Interfor Corporation has reached an agreement with an affiliate of Kelso & Company to acquire 100% of the equity interests of Eacom Timber Corporation.
The purchase price is C$490 million, on a cash and debt free basis, which includes C$120 million of net working capital. In addition, Interfor will assume Eacom’s countervailing (“CV”) and anti-dumping duty deposits at closing, for consideration equal to 55% of the total deposits on an after-tax basis.

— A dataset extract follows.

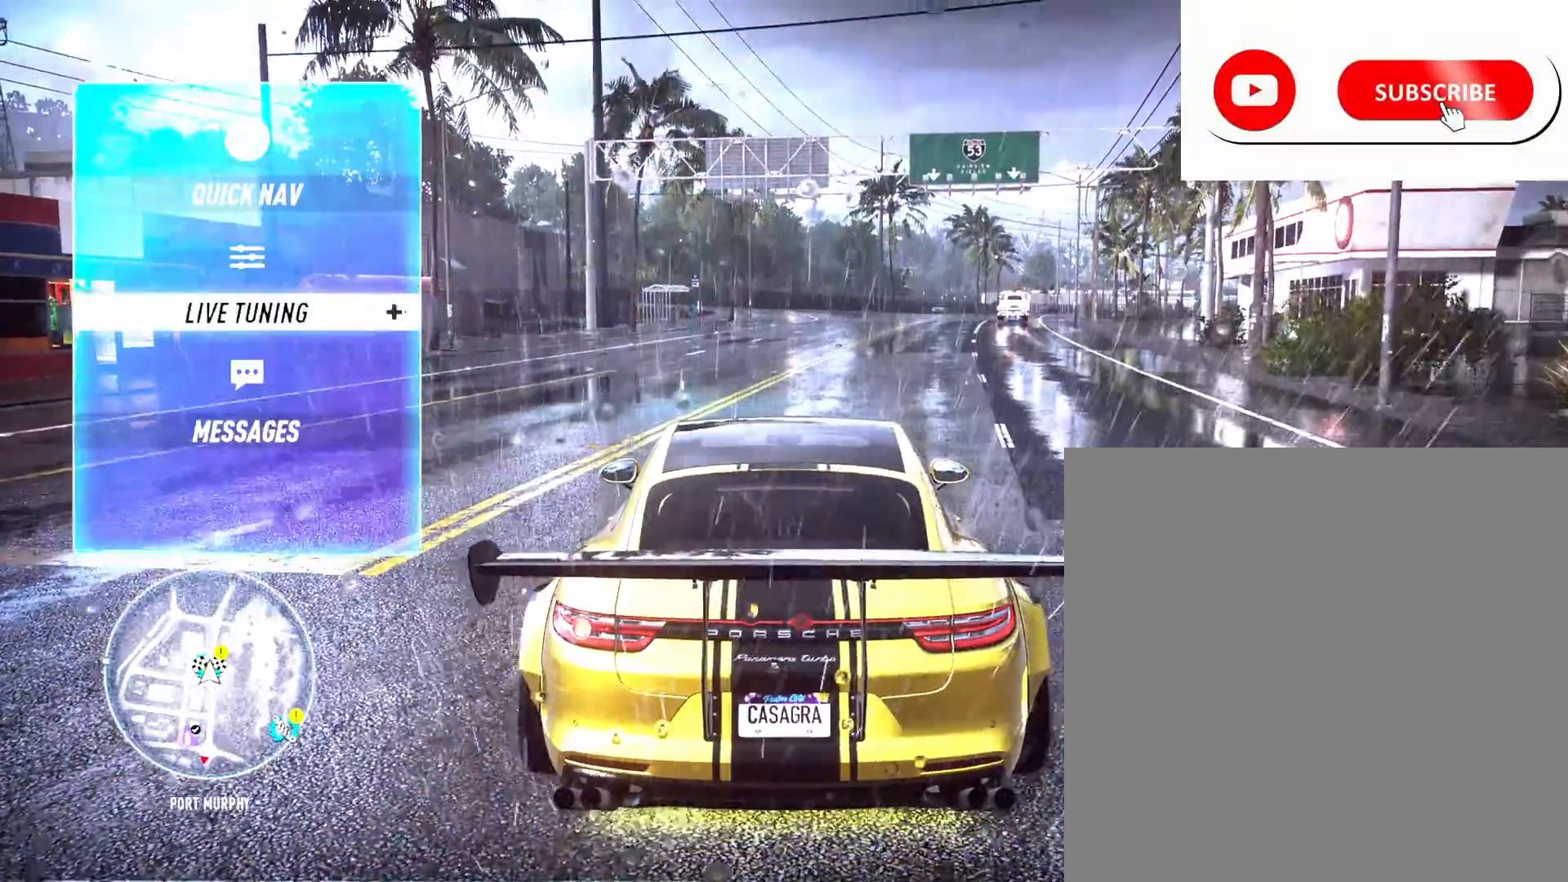
{"buttons": ["R2"], "left_stick": "center", "right_stick": "center", "events": [[17, "DPAD_LEFT", "down"], [100, "DPAD_LEFT", "up"]]}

As of September 30, 2021, Eacom had paid cumulative CV and AD duties of US$150 million.
The acquisition is consistent with Interfor’s growth-focused strategy as a pure-play lumber producer, increasing Interfor’s total lumber production capacity by 25%. On a pro-forma basis, Interfor’s total annual lumber production capacity will increase to 4.9 billion board feet, of which 46% will be in the US South, 16% in the US Northwest, 20% in eastern Canada and 18% in British Columbia.

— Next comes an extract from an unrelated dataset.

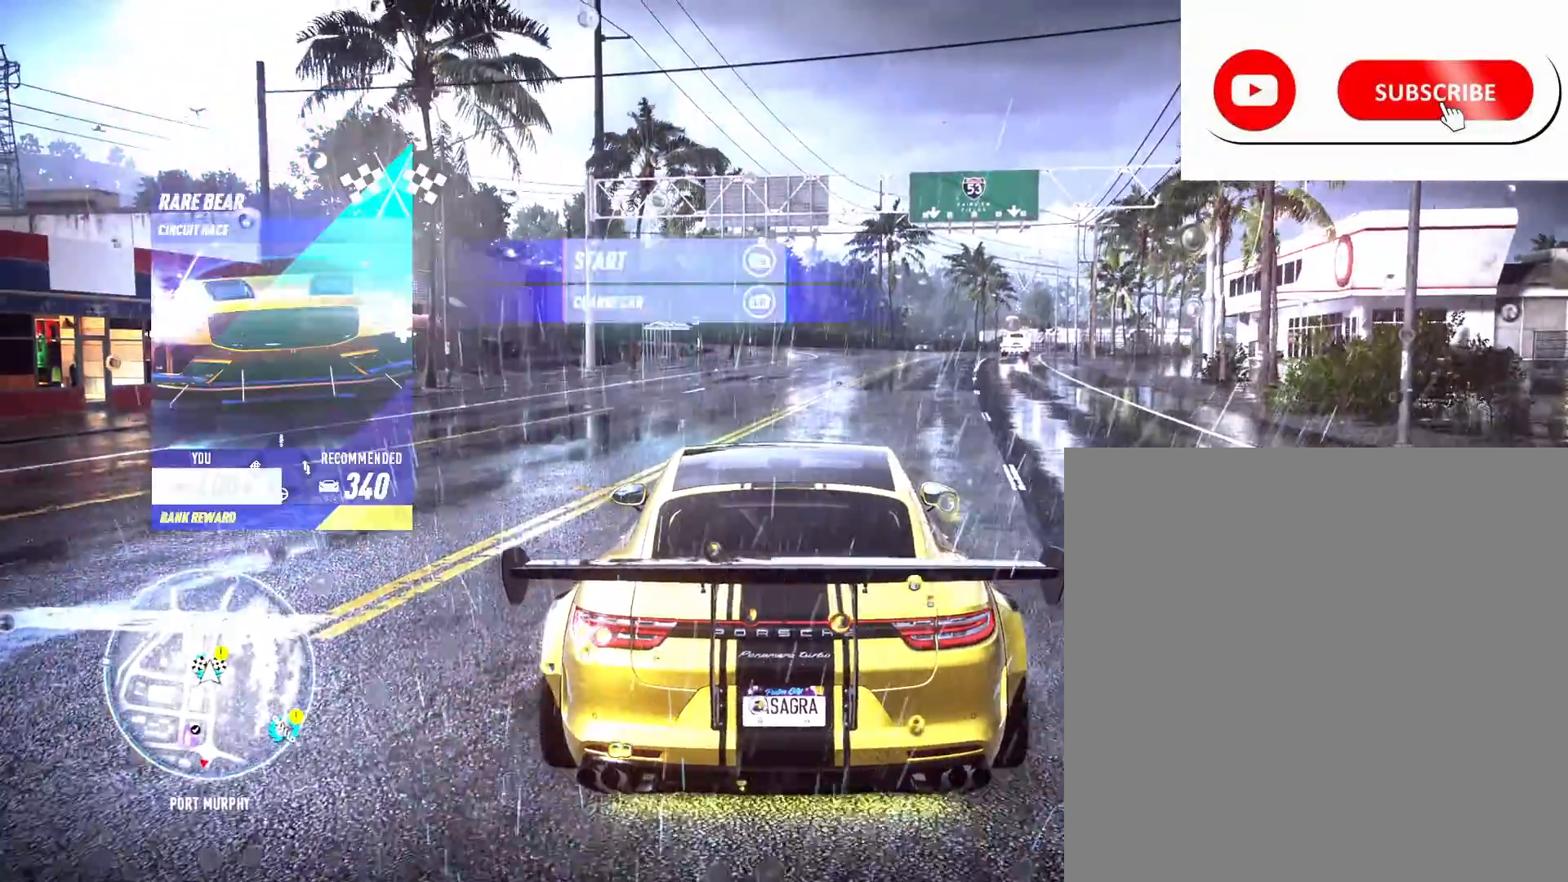
{"buttons": ["R1"], "left_stick": "center", "right_stick": "center", "events": [[200, "R2", "up"], [217, "R2", "down"], [333, "R2", "up"], [467, "R1", "down"]]}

“This transaction makes Interfor a truly North American lumber producer, with operations in all the key fibre regions on the continent, further diversifying and de-risking our operating platform and enhancing our growth potential and opportunity set,” said Ian Fillinger, President & CEO. “This transformational growth secures a desirable SPF product mix to meet the growing demand of our customers, at a time when SPF fibre supply is under increasing pressure in other jurisdictions in North America and around the world.”
The completion of the acquisition is subject to customary conditions and regulatory approvals for a transaction of this kind and is expected to close in the first half of 2022.